* [依頼]: 提示文にある「家からは海は見えませんが、波が荒いときなどは、打ち寄せる波の音がきこえます。」という一文を英語に訳すこと。

* [提示文]:

************

和田浦海岸

家からは海は見えませんが、波が荒いときなどは、打ち寄せる波の音がきこえます。夏は潮風と蝉の声。

なのに、植村隆氏。

2015-01-16 | 朝日新聞
朝日新聞元記者の植村隆氏(56)が
訴えをおこした。それが気になるので、
週刊文春と週刊新潮を買うことに。

文春は2頁。その最後には、こうあります。

「西岡(力)氏は提訴を受けて、
こう語った。
『私は十分な根拠をもとに批判を
しました。それを書くことが
名誉棄損になるのなら、
言論の自由は保障されません。
これは言論に対する挑戦です』」

週刊新潮は3頁。
その最後を、すこし長く引用。

「京都大学の中西輝政名誉教授も
こう指摘する。
『第三者委員会の報告を受け、
朝日新聞は社として植村さんの記事に
ついて誤りを認め、謝罪もしている。
なのに、植村さん自身は、その記事を
批判した正当な言論活動を【お白洲】の
場に引っ張りだそうとしているわけです。
それは筋違いも甚だしいだけでなく、
植村さんの記事を言論で批判しては
いけないという空気まで生み出してしまう。
言論界を萎縮させるような行動は、
言論人なら取るべきではありません』
わが国の名誉と尊厳を地の底にまで
貶(おとし)めておきながら、
170人の弁護士と一緒になって
自らの名誉は後生大事に守りたいのである。」


ところで、
「170人もの弁護団」とは、
いったいなんなのか?

************

* [データ内容]:
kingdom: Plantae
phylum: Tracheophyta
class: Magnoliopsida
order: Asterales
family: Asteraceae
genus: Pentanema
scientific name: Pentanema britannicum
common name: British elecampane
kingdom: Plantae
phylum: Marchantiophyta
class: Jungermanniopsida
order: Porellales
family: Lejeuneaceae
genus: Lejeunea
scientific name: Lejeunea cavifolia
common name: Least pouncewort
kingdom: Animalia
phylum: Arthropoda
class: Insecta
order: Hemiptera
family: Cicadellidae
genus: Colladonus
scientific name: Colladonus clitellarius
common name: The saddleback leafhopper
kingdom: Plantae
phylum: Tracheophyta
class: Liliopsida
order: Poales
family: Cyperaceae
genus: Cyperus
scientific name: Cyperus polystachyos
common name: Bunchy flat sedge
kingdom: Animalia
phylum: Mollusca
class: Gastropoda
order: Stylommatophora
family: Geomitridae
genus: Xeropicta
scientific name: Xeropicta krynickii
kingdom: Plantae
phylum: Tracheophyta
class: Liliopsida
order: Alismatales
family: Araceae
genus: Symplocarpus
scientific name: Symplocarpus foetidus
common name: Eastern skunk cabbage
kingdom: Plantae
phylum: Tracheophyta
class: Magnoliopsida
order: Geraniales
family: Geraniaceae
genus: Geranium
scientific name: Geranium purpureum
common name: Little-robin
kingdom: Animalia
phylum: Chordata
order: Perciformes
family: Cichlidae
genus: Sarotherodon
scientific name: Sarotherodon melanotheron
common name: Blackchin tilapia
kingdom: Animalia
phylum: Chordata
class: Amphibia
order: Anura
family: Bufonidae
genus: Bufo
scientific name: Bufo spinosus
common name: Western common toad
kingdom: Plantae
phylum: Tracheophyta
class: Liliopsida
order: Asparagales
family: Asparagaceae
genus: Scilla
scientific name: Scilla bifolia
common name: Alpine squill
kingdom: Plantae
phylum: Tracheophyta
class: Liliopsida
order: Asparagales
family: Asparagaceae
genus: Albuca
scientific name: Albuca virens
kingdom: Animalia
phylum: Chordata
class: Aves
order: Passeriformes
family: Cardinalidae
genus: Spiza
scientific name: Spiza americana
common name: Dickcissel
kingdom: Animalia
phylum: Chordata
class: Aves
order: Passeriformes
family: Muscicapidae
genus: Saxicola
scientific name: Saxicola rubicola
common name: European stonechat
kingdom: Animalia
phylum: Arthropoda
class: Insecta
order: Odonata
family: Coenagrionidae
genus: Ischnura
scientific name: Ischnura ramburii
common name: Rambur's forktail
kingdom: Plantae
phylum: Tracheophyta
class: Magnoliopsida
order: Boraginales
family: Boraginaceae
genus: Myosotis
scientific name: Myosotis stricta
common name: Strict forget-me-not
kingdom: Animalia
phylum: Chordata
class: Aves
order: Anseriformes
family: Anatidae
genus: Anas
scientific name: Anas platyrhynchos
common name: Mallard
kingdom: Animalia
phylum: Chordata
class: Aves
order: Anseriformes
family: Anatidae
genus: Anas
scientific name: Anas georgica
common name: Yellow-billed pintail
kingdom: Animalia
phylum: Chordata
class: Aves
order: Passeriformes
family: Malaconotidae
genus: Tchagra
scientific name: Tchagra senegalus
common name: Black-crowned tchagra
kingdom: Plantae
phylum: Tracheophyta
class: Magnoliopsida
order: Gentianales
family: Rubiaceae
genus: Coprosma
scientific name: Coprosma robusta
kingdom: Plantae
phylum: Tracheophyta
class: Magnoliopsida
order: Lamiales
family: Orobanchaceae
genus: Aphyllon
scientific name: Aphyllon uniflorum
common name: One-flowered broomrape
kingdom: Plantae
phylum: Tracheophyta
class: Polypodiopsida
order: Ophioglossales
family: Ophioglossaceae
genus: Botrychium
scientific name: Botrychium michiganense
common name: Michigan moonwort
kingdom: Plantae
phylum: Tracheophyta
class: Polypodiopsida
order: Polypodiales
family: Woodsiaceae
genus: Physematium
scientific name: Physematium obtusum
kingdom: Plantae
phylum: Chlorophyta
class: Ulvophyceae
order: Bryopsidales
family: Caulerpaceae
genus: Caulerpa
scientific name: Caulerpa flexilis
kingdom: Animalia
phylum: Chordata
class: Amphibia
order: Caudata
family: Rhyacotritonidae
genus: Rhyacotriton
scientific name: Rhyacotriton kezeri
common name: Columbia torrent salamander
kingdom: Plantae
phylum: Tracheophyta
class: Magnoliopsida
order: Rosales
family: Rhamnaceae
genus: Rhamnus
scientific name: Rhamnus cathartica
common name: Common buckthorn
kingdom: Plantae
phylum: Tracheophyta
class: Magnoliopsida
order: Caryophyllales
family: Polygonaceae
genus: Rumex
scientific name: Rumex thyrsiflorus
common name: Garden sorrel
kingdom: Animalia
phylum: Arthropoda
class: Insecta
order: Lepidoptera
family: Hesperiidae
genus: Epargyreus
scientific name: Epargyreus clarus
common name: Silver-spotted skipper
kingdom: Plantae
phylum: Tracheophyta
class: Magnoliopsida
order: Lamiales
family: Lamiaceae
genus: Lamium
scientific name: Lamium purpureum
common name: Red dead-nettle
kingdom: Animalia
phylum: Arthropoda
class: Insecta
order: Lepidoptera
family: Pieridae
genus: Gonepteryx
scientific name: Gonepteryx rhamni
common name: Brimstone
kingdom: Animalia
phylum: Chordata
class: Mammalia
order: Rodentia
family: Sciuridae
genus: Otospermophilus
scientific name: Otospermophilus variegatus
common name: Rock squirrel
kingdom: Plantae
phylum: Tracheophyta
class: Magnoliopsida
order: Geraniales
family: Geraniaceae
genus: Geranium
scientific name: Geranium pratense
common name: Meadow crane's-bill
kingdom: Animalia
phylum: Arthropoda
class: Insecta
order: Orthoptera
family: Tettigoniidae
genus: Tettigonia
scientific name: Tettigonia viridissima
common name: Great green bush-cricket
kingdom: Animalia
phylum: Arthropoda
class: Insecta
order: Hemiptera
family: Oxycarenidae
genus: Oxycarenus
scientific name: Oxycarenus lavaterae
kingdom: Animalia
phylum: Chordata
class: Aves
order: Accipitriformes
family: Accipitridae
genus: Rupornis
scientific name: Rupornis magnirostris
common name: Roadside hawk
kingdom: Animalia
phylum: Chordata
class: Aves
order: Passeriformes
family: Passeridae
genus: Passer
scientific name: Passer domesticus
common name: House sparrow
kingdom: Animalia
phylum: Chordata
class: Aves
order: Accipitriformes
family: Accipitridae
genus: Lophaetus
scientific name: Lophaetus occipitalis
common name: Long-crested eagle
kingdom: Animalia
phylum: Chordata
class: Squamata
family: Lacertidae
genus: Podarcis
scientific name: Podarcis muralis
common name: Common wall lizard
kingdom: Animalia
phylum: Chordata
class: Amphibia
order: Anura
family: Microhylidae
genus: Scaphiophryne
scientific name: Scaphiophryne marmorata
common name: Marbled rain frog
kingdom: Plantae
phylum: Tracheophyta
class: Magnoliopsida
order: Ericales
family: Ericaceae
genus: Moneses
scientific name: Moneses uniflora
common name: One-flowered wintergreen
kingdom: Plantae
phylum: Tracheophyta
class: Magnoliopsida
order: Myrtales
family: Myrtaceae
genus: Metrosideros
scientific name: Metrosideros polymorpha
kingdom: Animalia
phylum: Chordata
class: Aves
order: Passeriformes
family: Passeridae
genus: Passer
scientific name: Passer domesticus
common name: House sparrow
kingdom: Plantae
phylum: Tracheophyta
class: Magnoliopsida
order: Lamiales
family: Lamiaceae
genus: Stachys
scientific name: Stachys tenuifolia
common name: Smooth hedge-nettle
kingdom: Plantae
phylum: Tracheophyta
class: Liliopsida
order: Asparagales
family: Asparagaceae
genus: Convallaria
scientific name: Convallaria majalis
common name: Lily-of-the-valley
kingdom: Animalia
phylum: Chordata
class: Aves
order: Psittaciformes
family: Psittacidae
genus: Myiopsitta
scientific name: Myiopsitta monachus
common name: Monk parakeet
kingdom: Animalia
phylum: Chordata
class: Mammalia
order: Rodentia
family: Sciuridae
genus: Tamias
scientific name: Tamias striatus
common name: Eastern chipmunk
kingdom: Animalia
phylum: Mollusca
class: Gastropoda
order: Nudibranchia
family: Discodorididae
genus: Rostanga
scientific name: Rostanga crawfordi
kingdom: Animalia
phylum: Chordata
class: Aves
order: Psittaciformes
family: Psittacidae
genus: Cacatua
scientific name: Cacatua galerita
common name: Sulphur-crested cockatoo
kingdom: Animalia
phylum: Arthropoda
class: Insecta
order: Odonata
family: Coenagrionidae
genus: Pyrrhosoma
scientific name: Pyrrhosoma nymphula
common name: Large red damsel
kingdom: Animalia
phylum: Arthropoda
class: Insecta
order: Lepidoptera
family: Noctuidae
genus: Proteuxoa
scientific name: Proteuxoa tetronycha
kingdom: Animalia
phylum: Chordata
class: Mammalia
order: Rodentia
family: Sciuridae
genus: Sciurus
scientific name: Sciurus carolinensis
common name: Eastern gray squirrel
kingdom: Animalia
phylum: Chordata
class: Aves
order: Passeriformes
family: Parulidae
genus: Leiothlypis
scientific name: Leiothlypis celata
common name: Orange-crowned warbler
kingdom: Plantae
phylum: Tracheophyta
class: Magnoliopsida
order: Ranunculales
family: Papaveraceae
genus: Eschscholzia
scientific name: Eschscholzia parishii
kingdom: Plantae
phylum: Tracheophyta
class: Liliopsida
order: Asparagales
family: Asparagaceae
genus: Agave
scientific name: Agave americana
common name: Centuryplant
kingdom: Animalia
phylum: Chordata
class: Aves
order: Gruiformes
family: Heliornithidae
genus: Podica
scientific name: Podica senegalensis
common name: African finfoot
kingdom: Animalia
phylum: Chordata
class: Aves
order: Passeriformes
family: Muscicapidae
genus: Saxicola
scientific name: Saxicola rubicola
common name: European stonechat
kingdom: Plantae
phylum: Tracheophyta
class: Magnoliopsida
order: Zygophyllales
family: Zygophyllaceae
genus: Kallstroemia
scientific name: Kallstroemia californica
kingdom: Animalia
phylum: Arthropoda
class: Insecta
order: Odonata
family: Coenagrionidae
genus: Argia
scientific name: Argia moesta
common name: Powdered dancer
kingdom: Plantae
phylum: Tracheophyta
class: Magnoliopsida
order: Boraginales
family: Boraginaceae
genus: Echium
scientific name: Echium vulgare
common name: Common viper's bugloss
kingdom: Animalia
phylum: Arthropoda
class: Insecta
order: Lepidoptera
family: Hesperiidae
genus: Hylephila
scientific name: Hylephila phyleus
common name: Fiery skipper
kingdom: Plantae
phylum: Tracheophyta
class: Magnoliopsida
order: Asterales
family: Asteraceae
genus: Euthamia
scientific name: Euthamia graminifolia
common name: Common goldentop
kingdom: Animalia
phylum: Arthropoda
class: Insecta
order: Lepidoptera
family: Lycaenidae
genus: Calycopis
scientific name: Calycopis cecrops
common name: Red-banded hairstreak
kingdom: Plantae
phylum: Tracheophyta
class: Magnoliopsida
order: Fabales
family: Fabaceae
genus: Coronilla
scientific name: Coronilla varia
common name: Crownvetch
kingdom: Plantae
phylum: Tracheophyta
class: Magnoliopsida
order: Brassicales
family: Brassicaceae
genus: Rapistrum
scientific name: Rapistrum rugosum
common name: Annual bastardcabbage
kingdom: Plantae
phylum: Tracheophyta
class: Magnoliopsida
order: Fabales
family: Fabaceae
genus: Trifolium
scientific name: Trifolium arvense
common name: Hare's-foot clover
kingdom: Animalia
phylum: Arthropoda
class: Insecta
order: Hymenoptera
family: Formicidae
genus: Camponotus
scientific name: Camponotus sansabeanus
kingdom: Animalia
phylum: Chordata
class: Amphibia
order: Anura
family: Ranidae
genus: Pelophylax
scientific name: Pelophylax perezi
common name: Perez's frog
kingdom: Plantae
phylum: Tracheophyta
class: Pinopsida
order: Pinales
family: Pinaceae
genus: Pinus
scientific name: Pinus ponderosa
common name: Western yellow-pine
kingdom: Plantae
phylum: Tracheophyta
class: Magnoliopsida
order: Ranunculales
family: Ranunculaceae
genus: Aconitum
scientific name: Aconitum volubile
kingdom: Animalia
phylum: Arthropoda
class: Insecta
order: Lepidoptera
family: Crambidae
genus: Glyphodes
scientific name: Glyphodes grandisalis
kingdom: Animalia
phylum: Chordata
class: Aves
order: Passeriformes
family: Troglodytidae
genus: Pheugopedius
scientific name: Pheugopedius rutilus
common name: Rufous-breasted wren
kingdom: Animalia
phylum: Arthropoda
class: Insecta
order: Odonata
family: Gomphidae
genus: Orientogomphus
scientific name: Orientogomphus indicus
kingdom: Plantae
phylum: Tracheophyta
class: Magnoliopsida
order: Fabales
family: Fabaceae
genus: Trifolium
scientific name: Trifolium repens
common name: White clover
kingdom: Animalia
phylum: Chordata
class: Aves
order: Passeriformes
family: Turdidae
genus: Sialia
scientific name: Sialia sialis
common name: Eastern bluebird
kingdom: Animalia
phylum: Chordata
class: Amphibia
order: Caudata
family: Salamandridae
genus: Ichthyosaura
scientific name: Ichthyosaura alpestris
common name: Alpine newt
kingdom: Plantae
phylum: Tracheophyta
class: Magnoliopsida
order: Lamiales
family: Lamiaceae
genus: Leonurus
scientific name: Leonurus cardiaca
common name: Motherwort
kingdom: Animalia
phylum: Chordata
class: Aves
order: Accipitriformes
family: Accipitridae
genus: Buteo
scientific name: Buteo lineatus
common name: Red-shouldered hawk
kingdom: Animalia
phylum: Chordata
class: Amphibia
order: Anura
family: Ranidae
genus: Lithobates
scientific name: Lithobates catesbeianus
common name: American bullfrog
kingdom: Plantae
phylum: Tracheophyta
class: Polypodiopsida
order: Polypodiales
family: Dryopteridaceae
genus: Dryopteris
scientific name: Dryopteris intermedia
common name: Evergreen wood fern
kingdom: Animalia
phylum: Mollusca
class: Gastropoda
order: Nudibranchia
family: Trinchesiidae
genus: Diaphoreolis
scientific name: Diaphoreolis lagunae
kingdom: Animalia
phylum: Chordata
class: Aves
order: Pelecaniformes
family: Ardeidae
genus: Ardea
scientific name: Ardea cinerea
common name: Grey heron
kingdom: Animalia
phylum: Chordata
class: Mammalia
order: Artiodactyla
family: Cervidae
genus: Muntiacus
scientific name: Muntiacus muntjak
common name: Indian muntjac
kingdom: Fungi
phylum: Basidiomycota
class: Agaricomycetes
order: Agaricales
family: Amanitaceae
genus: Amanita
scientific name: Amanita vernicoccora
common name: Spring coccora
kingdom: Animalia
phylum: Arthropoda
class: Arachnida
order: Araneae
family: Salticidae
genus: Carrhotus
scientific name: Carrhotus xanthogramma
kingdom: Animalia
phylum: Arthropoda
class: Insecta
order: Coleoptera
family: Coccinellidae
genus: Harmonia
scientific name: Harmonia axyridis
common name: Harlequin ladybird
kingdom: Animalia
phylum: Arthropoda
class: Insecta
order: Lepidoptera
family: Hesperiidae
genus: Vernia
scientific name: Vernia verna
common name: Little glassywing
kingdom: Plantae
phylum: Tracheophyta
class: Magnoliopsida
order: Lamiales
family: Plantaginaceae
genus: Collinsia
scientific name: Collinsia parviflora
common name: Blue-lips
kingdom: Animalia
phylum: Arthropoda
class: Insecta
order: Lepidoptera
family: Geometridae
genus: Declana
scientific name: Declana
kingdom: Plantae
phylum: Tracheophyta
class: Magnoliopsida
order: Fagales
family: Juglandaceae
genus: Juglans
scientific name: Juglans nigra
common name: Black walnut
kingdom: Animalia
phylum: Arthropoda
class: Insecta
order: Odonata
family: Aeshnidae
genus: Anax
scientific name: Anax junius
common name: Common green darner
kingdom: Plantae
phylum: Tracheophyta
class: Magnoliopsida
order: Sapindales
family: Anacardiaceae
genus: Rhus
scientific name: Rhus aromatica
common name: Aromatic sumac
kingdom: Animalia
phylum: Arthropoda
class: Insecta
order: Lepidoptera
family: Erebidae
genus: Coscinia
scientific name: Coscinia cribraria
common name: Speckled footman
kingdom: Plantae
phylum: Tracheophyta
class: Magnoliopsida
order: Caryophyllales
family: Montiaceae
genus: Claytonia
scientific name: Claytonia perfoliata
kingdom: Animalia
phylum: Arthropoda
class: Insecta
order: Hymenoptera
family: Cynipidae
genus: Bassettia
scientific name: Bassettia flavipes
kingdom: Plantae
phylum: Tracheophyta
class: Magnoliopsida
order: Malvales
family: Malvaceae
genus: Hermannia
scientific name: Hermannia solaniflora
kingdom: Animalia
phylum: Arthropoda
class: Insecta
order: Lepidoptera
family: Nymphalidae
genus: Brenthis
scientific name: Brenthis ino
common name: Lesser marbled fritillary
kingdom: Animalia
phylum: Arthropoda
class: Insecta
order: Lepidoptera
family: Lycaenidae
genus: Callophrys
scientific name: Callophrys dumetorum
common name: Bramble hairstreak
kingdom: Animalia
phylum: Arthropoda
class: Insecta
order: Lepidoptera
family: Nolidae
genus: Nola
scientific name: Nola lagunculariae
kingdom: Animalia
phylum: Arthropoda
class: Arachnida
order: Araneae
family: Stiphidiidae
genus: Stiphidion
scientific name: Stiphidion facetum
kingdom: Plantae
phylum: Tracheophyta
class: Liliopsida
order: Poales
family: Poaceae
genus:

************

* [解答結果]: The sea can't be seen from the house, but at times such as when the waves are rough, you can hear the sound of them breaking on the shore.